─── DOCUMENT PASSAGE

Infowars stumbles across a legitimate nugget from time to time, but when they do, their reputation of providing paranoia fed click bait completely devalues the importance of the nugget. If Alex Jones says it, I keep on moving - next!


----------



## jro1 (Mar 3, 2014)

Alex Jones was credible about 10 years ago when he really hit the scene! Then he got too deep..now he's nuttier than squirrel shit!


----------



## T-Man 1066 (Jan 3, 2016)

I got to believe that he needs to sensationalize thing to keep up the hype and get ratings. Heck, 20-25 years ago when I used to listen to William Cooper and Brother Stair on shortwave after midnight, we were on the edge back then. Gotta prep for the likely events first, and use some common sense. We cant be at Defcon 5 for decades at a time. That is an ulcer recipe.


----------



## paraquack (Mar 1, 2013)

How soon before the FBI tells students to inform on their parents? Wasn't it the Nazis and Soviets who did that?


----------



## RedLion (Sep 23, 2015)

paraquack said:


> How soon before the FBI tells students ti inform on their parents? Was that the Nazis and Soviets who did that?


Both.


----------



## Urinal Cake (Oct 19, 2013)

What's wrong with this? The Nazi's did it and so did Stalin....


----------

──────
─── SUPPLIED INFORMATION

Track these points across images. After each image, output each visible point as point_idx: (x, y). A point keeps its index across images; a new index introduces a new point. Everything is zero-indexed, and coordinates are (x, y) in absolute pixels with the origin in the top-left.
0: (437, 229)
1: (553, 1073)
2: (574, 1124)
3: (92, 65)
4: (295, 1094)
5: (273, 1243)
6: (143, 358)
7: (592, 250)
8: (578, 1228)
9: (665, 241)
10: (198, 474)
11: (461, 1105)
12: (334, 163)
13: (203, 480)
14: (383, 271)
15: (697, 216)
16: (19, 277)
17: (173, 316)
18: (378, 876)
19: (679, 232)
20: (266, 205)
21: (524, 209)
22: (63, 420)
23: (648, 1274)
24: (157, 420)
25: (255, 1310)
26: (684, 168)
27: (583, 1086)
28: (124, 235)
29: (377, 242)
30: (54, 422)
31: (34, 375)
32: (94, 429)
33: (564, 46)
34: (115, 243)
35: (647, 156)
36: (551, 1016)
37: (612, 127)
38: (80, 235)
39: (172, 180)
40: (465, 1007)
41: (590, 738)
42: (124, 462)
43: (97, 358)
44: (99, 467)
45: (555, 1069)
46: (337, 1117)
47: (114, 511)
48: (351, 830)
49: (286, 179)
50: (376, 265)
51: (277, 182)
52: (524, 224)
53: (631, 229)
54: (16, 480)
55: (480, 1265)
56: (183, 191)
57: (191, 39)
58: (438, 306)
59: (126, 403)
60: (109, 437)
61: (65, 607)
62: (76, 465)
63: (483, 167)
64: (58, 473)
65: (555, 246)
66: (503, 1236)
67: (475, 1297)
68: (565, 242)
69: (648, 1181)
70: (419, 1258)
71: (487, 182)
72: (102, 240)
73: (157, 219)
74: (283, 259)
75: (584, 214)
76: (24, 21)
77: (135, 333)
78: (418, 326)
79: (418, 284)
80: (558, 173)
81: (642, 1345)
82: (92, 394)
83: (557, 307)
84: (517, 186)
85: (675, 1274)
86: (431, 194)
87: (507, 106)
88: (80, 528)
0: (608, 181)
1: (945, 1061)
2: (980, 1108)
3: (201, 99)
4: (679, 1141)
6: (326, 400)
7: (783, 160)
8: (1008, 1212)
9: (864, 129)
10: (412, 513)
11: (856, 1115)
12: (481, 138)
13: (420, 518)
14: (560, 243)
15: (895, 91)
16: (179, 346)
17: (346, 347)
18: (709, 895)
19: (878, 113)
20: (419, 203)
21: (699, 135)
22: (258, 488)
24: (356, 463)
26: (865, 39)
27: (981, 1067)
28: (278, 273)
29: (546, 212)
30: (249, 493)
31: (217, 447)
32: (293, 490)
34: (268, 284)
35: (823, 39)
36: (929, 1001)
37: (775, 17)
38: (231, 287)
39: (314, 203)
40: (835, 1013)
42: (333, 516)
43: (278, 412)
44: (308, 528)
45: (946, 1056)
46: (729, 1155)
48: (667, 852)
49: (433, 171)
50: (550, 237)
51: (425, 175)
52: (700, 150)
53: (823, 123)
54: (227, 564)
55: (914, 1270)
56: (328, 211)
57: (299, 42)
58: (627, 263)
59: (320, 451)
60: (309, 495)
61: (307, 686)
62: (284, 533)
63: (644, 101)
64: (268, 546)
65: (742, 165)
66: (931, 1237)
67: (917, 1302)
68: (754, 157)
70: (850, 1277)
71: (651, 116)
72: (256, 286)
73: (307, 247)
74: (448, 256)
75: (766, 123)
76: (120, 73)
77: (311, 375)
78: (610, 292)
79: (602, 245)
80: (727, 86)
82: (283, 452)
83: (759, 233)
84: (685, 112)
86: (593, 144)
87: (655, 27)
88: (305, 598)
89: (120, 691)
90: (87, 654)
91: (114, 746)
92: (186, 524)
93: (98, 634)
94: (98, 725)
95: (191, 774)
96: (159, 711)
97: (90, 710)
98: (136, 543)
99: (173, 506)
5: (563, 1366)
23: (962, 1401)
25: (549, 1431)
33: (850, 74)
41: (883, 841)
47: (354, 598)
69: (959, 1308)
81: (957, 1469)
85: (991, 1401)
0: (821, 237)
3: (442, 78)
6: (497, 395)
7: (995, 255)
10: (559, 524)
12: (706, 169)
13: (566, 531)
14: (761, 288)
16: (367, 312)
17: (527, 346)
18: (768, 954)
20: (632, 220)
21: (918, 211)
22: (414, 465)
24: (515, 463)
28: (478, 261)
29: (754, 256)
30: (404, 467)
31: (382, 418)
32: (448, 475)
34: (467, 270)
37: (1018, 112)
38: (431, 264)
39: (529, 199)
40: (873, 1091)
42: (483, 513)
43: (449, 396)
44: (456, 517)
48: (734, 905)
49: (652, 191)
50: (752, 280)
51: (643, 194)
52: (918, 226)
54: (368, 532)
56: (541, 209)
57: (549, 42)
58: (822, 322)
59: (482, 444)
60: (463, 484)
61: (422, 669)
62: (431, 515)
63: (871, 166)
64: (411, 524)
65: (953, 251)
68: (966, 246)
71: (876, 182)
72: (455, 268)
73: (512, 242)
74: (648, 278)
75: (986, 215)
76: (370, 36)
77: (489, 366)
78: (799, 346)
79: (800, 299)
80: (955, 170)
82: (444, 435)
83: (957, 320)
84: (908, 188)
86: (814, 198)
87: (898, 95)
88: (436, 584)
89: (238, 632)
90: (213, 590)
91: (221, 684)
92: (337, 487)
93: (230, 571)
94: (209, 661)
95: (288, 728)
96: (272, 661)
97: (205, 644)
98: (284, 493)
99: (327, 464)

──────

### PARTS OF THE EXERCISE
A. Could you edit the forum thread from "## T-Man 1066" to "an ulcer recipe.", putting "AM radio" wherever "shortwave" appears?
B. How would the sentence "Gotta prep for the likely events first, and use some common sense." from the forum thread read in Spanish?
C. In the forum thread, whom did T-Man 1066 listen to on shortwave after midnight?

### ANSWERS GIVEN
A.
## T-Man 1066 (Jan 3, 2016)

I got to believe that he needs to sensationalize thing to keep up the hype and get ratings. Heck, 20-25 years ago when I used to listen to William Cooper and Brother Stair on AM radio after midnight, we were on the edge back then. Gotta prep for the likely events first, and use some common sense. We cant be at Defcon 5 for decades at a time. That is an ulcer recipe.

B. Hay que prepararse primero para los eventos probables y usar algo de sentido común.

C. William Cooper and Brother Stair.